Published Online: June 25, 2024. https://doi.org/10.4088/PCC.23r03661
© 2024 Physicians Postgraduate Press, Inc.
Submitted: October 24, 2023; accepted February 27, 2024.
To Cite: Parveen D, Jain V, Kannan D, et al. Advances in ketogenic diet therapies in pediatric epilepsy: a systematic review. Prim Care Companion CNS Disord. 2024;26(3):23r03661.

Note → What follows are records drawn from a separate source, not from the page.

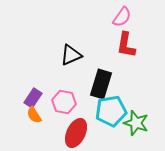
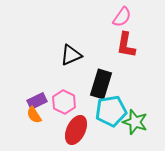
purple rectangle: moved 4 px right, 3 px down; rotated 30 degrees clockwise
pink hexagon: rotated 15 degrees clockwise
green star: moved 1 px left, 1 px up
red ellipse: moved 3 px up
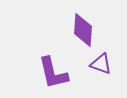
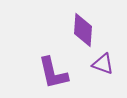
purple triangle: moved 2 px right
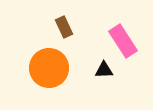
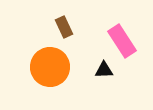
pink rectangle: moved 1 px left
orange circle: moved 1 px right, 1 px up
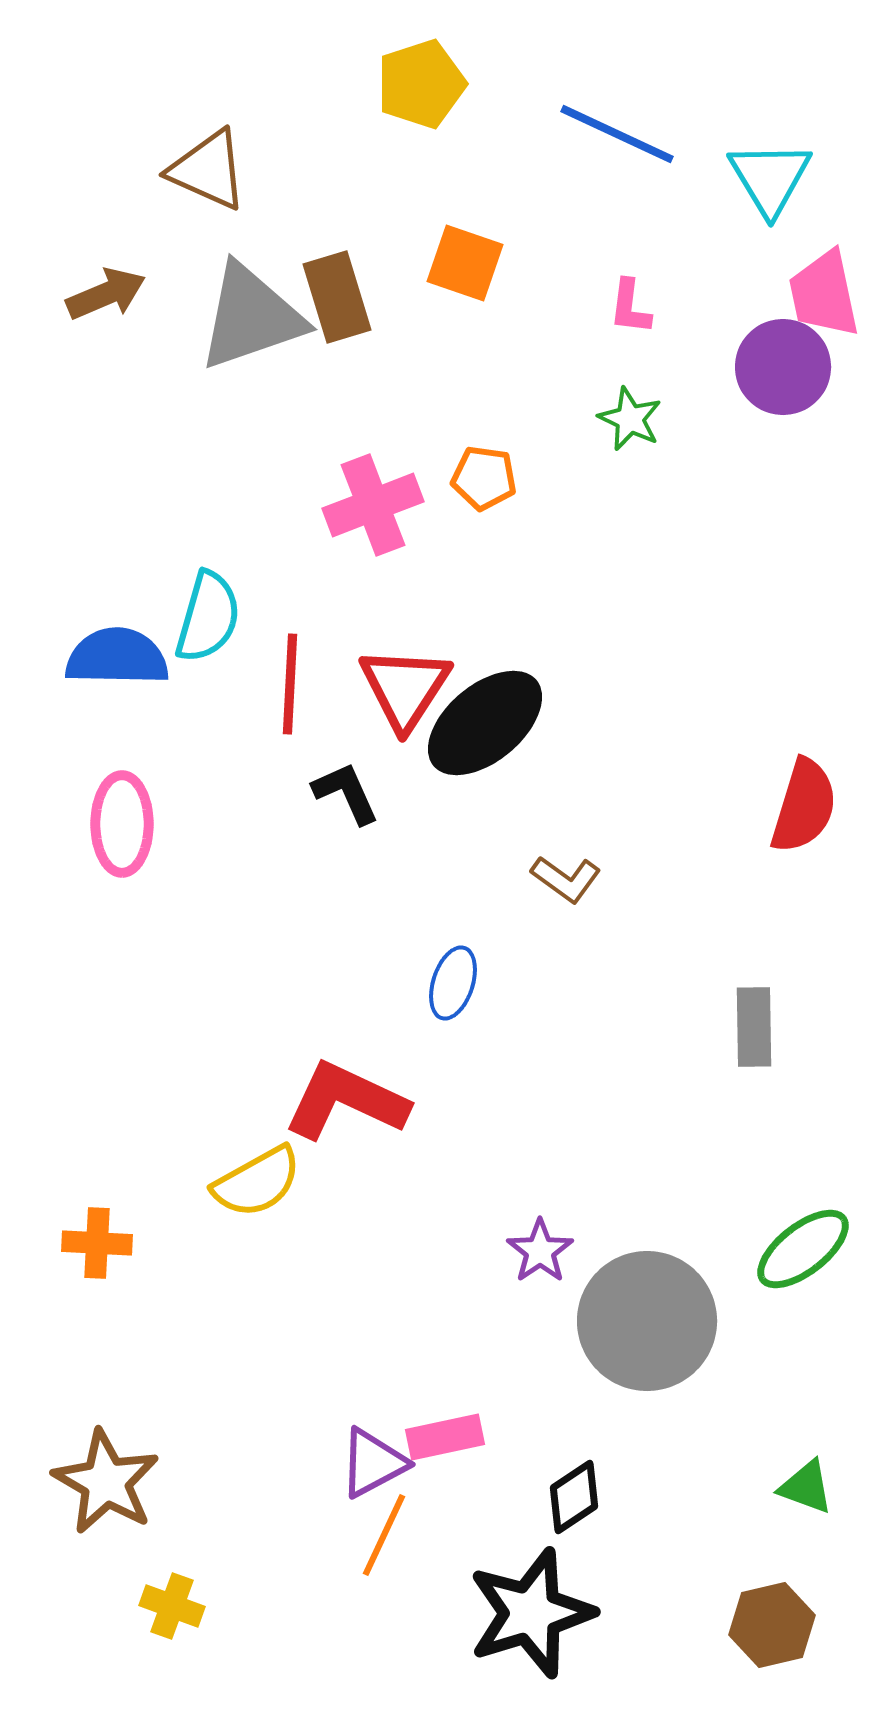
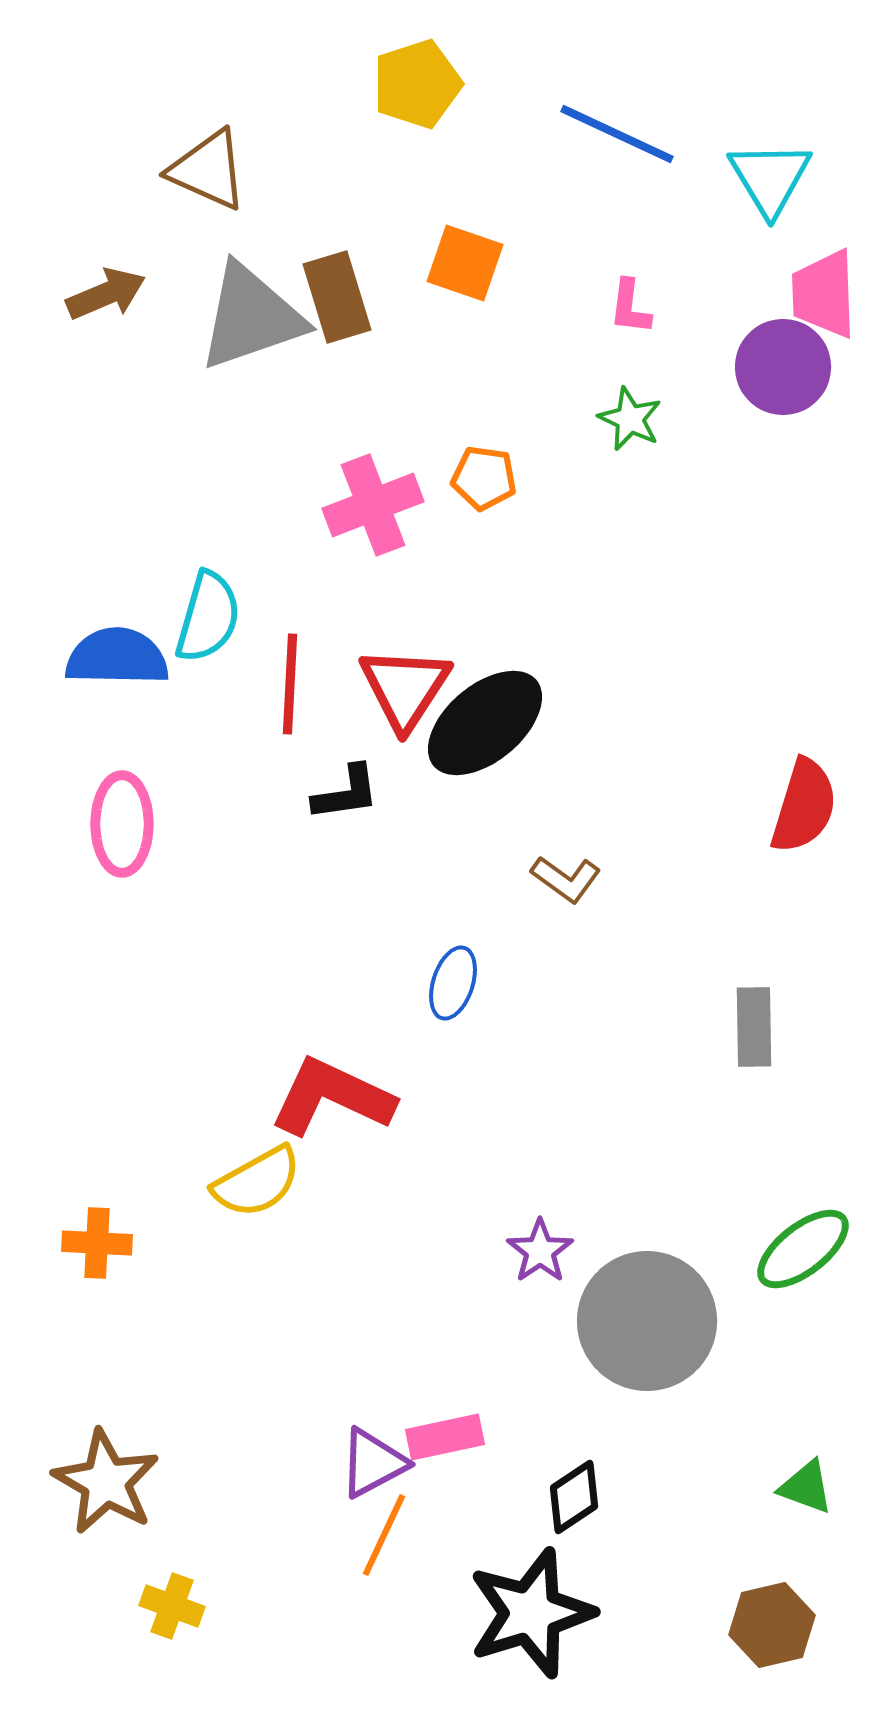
yellow pentagon: moved 4 px left
pink trapezoid: rotated 10 degrees clockwise
black L-shape: rotated 106 degrees clockwise
red L-shape: moved 14 px left, 4 px up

Author Affiliations: Ganesh Shankar Vidyarthi Memorial Medical College, Kanpur, India (Parveen); Department of Pediatrics, Jawaharlal Nehru Medical College, Ajmer, India (Jain); Government Villupuram Medical College and Hospital, Mundiyampakkam, India (Kannan); Department of Medicine, University of Washington, Seattle, Washington (Mandava); GI Medicine and Pediatrics, Baylor College of Medicine, Houston, Texas (Urazbayeva); Neonatal Special Care Unit, Port of Spain General Hospital, Port of Spain, Trinidad and Tobago (Che-Marie); Department of Neonatology, Port of Spain General Hospital, Port of Spain, Trinidad and Tobago (Jogie); RCSM Government Medical College, Kolhapur, India (Patel); Consultation Liaison Psychiatry, Mount Sinai Beth Israel, New York, New York (McCarthy); Department of Psychiatry, Child and Adolescent Division, Bronxcare Hospital, Bronx, New York (Wilson); Department of Neurology, Icahn School of Medicine at Mount Sinai, New York, New York (Patel); Department of Public Health, Icahn School of Medicine at Mount Sinai, New York, New York (Hsieh); Department of Pediatrics Neurology, Sunrise Children’s Hospital, HCA Far West, Las Vegas, Nevada (Chavda); Department of Pediatrics, Bassett Healthcare Network, Cooperstown, New York (Thakker).

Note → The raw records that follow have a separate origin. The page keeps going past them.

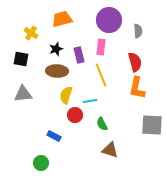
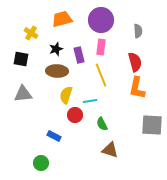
purple circle: moved 8 px left
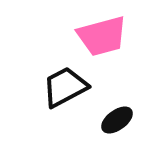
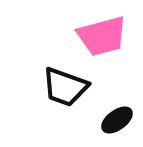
black trapezoid: rotated 132 degrees counterclockwise
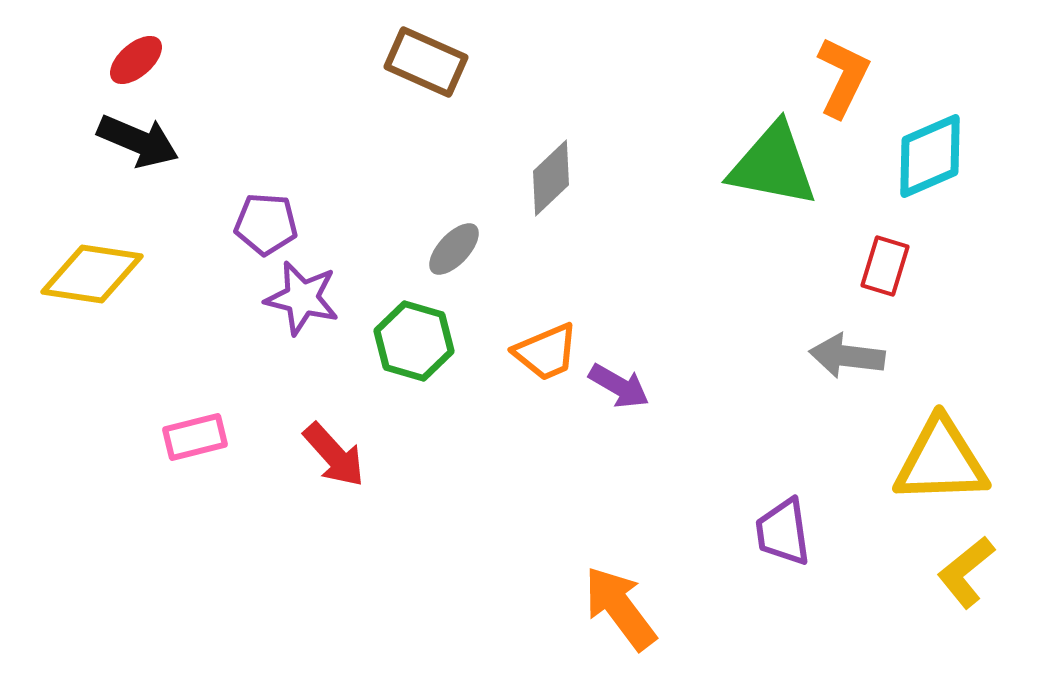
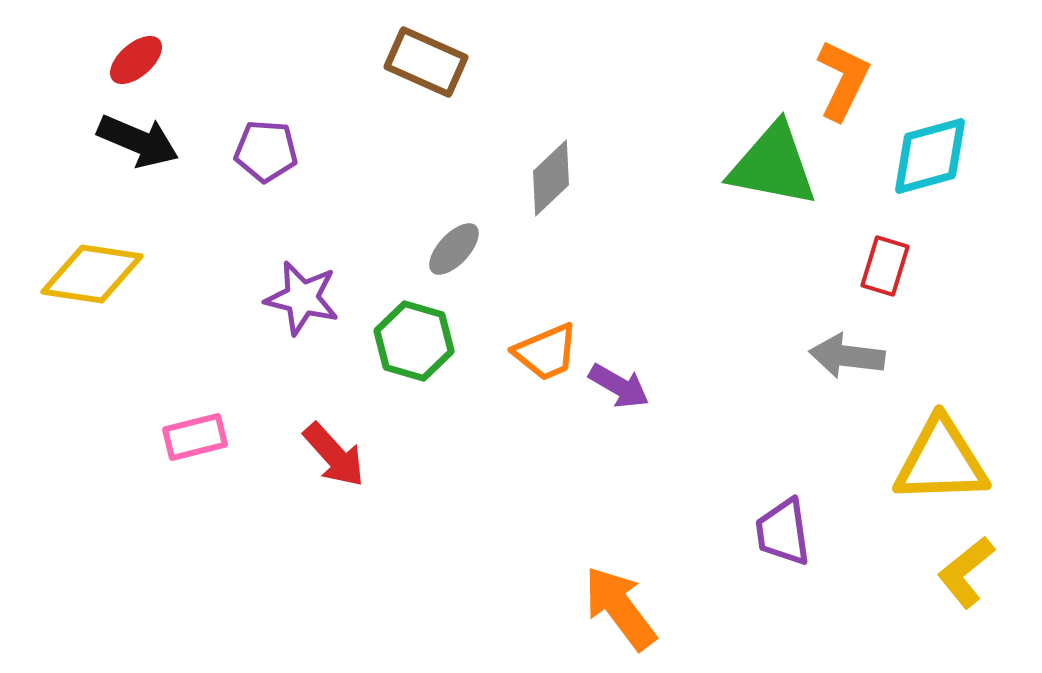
orange L-shape: moved 3 px down
cyan diamond: rotated 8 degrees clockwise
purple pentagon: moved 73 px up
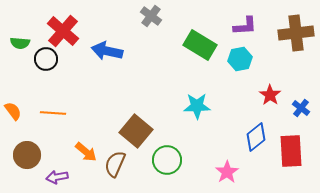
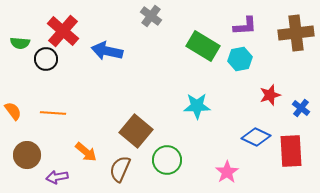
green rectangle: moved 3 px right, 1 px down
red star: rotated 20 degrees clockwise
blue diamond: rotated 64 degrees clockwise
brown semicircle: moved 5 px right, 5 px down
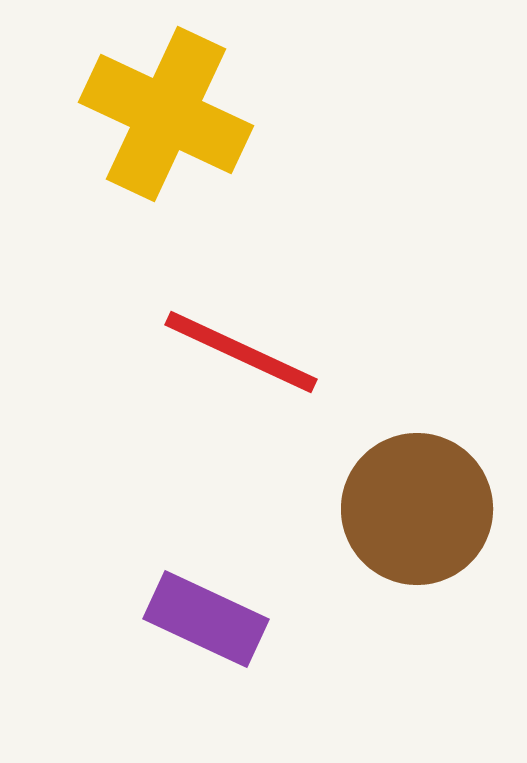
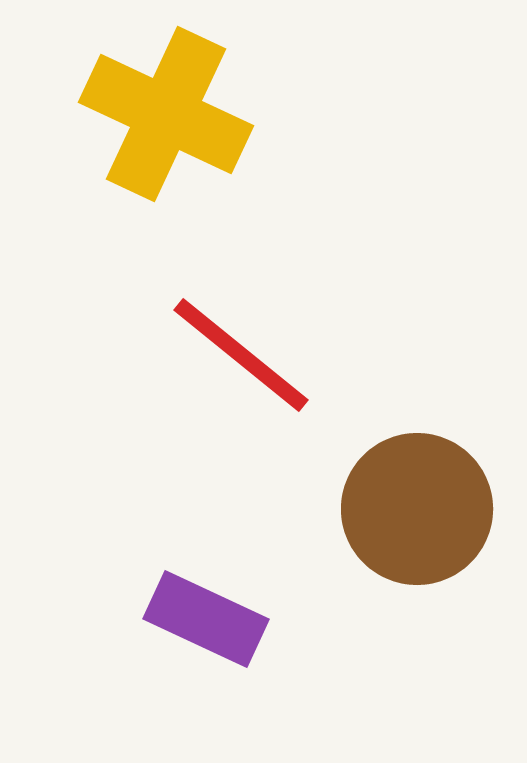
red line: moved 3 px down; rotated 14 degrees clockwise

Corresponding Author: Ya-Ching Hsieh, MD, MPH, MBA, Department of Public Health, Icahn School of Medicine at Mount Sinai, 1 Gustave L. Levy Pl, New York, NY 10029 (hsiehsusie@gmail.com).
Drs Parveen and Jain contributed equally to this work.
Relevant Financial Relationships: None.
Funding/Support: None.

Clinical Points

• Compared to conventional antiepileptic drug therapy with no dietary interventions, the ketogenic diet demonstrated favorable effects in the treatment of children and adolescents with epilepsy, particularly those with refractory epilepsy.
• The ketogenic diet displayed favorable safety profiles, with adverse events being generally manageable and outweighed by the potential benefits.
• Nonadherence to the ketogenic diet is a common issue, often stemming from challenges associated with tolerability and feasibility.